# Dataset extract
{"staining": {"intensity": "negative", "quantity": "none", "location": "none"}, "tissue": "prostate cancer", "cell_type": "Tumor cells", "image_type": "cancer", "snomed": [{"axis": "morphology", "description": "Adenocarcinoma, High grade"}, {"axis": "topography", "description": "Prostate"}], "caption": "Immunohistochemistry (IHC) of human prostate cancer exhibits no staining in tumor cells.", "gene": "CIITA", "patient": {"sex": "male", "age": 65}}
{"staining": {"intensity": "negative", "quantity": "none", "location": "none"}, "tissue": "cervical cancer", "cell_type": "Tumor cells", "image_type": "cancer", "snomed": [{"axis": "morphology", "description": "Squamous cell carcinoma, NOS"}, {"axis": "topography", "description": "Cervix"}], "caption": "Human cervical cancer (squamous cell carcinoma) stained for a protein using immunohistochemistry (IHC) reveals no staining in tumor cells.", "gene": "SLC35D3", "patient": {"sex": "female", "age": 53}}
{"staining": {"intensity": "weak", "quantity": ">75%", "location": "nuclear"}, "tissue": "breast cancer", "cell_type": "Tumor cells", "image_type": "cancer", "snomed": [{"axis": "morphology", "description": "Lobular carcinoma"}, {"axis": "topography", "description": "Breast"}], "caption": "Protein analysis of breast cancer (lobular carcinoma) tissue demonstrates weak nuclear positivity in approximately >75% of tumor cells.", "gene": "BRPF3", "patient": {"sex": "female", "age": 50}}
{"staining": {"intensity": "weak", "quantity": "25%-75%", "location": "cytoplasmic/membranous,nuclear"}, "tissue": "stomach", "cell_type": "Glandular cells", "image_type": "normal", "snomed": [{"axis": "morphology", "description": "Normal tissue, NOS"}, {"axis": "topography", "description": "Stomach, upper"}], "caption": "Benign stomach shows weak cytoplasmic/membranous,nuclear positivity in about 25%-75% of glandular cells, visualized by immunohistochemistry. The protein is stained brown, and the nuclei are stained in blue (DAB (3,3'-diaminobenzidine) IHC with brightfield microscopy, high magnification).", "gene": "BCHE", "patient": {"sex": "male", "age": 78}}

# Activity
Every line above with the word "stained" belongs in the answer, copied as written.

# Answer to the problem
{"staining": {"intensity": "negative", "quantity": "none", "location": "none"}, "tissue": "cervical cancer", "cell_type": "Tumor cells", "image_type": "cancer", "snomed": [{"axis": "morphology", "description": "Squamous cell carcinoma, NOS"}, {"axis": "topography", "description": "Cervix"}], "caption": "Human cervical cancer (squamous cell carcinoma) stained for a protein using immunohistochemistry (IHC) reveals no staining in tumor cells.", "gene": "SLC35D3", "patient": {"sex": "female", "age": 53}}
{"staining": {"intensity": "weak", "quantity": "25%-75%", "location": "cytoplasmic/membranous,nuclear"}, "tissue": "stomach", "cell_type": "Glandular cells", "image_type": "normal", "snomed": [{"axis": "morphology", "description": "Normal tissue, NOS"}, {"axis": "topography", "description": "Stomach, upper"}], "caption": "Benign stomach shows weak cytoplasmic/membranous,nuclear positivity in about 25%-75% of glandular cells, visualized by immunohistochemistry. The protein is stained brown, and the nuclei are stained in blue (DAB (3,3'-diaminobenzidine) IHC with brightfield microscopy, high magnification).", "gene": "BCHE", "patient": {"sex": "male", "age": 78}}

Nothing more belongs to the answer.